Venezuela: source of trouble in South America
While Venezuela is one of many South American countries to have won liberation from Spain on July 5th, 1811, it has a relatively new governmental system that was enacted in 1999. The country depends on rich oil production for its economy. Its socialist President has nationalized private business so the people are completely dependent on government.
Human trafficking, prostitution and illicit drugs are commonplace.
Hugo Chavez, the President, is a strong man who promotes rebels in neighboring countries such as Columbia.
Why should the US care? Venezuela is in our hemisphere and is in the global supply chain for energy production. We are working with Columbia as an ally to combat illicit drugs and Venezuela is interfering.
Venezuela is an enemy of the USA, not because it is a socialist economy, but because the President and government undermine individual freedom and liberty.
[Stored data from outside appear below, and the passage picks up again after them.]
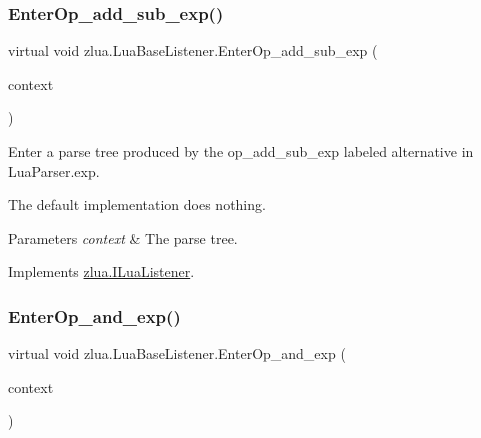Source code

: \subsubsection{\texorpdfstring{Enter\+Op\+\_\+add\+\_\+sub\+\_\+exp()}{EnterOp\_add\_sub\_exp()}}
{\footnotesize\ttfamily virtual void zlua.\+Lua\+Base\+Listener.\+Enter\+Op\+\_\+add\+\_\+sub\+\_\+exp (\begin{DoxyParamCaption}\item[{\mbox{[}\+Not\+Null\mbox{]} \mbox{\hyperlink{classzlua_1_1_lua_parser_1_1_op__add__sub__exp_context}{Lua\+Parser.\+Op\+\_\+add\+\_\+sub\+\_\+exp\+Context}}}]{context }\end{DoxyParamCaption})\hspace{0.3cm}{\ttfamily [virtual]}}



Enter a parse tree produced by the {\ttfamily op\+\_\+add\+\_\+sub\+\_\+exp} labeled alternative in Lua\+Parser.\+exp. 

The default implementation does nothing.


\begin{DoxyParams}{Parameters}
{\em context} & The parse tree.\\
\hline
\end{DoxyParams}


Implements \mbox{\hyperlink{interfacezlua_1_1_i_lua_listener_a1633c1d8de4e31ea48b020df3c5dba75}{zlua.\+I\+Lua\+Listener}}.

\mbox{\label{classzlua_1_1_lua_base_listener_ace41c3066a31697b1bda64251528030b}} 
\subsubsection{\texorpdfstring{Enter\+Op\+\_\+and\+\_\+exp()}{EnterOp\_and\_exp()}}
{\footnotesize\ttfamily virtual void zlua.\+Lua\+Base\+Listener.\+Enter\+Op\+\_\+and\+\_\+exp (\begin{DoxyParamCaption}\item[{\mbox{[}\+Not\+Null\mbox{]} \mbox{\hyperlink{classzlua_1_1_lua_parser_1_1_op__and__exp_context}{Lua\+Parser.\+Op\+\_\+and\+\_\+exp\+Context}}}]{context }\end{DoxyParamCaption})\hspace{0.3cm}{\ttfamily [virtual]}}



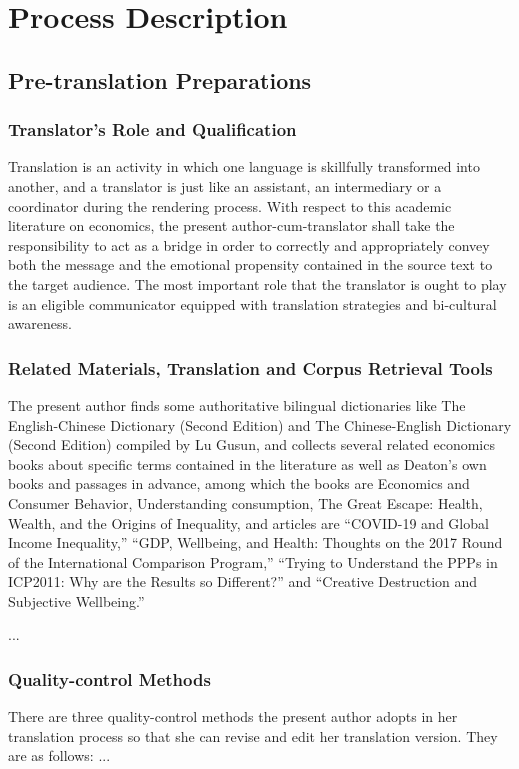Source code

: \chapter{Process Description}
\section{Pre-translation Preparations}
	\subsection{Translator’s Role and Qualification}
	Translation is an activity in which one language is skillfully transformed into another, and a translator is just like an assistant, an intermediary or a coordinator during the rendering process. With respect to this academic literature on economics, the present author-cum-translator shall take the responsibility to act as a bridge in order to correctly and appropriately convey both the message and the emotional propensity contained in the source text to the target audience. The most important role that the translator is ought to play is an eligible communicator equipped with translation strategies and bi-cultural awareness.
	\subsection{Related Materials, Translation and Corpus Retrieval Tools}
	The present author finds some authoritative bilingual dictionaries like The English-Chinese Dictionary (Second Edition) and The Chinese-English Dictionary (Second Edition) compiled by Lu Gusun, and collects several related economics books about specific terms contained in the literature as well as Deaton’s own books and passages in advance, among which the books are Economics and Consumer Behavior, Understanding consumption, The Great Escape: Health, Wealth, and the Origins of Inequality, and articles are “COVID-19 and Global Income Inequality,” “GDP, Wellbeing, and Health: Thoughts on the 2017 Round of the International Comparison Program,” “Trying to Understand the PPPs in ICP2011: Why are the Results so Different?” and “Creative Destruction and Subjective Wellbeing.”
	
	...
	\subsection{ Quality-control Methods}
	There are three quality-control methods the present author adopts in her translation process so that she can revise and edit her translation version. They are as follows:
	...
The President and government is an increasing menace to achieving stability in South America.
“Colombia-Venezuela dispute unresolved in meeting of South American leaders
By Juan Forero
Saturday, July 31, 2010
BOGOTA, COLOMBIA -- After the posturing and hysterics, an emergency meeting and competing press briefings, South American leaders were unable to resolve a crisis that began when the Colombian government accused Venezuelan President Hugo Chávez of aiding and abetting Colombian guerrillas.
"A package of lies and manipulations with which to attack our country," Venezuelan Foreign Minister Nicolás Maduro said after diplomats from across the continent gathered in Ecuador on Thursday.
Their inability to find common ground between Colombia, a close U.S. ally, and Chávez's socialist administration leaves relations between the two Andean neighbors in tatters in the waning days of Colombian President Álvaro Uribe's eight-year presidency.
The challenge for incoming president Juan Manuel Santos, as he prepares for his Aug. 7 inauguration, is to repair Colombia's ties to a leader suspicious of its motivations and links to Washington while somehow prodding Venezuela to reverse what Colombian authorities consider wholehearted support for two rebel groups.
As defense minister for three years until 2009, Santos engineered decisive blows against the most potent of the two rebel groups, the Revolutionary Armed Forces of Colombia, or FARC, and his office released reams of documents that showed close links between rebel commanders and Chávez's closest associates.
But since his election in May, Santos has stressed the need to patch up relations with Chávez, who last year cut commercial ties in a dispute over the U.S. military's presence in Colombia.”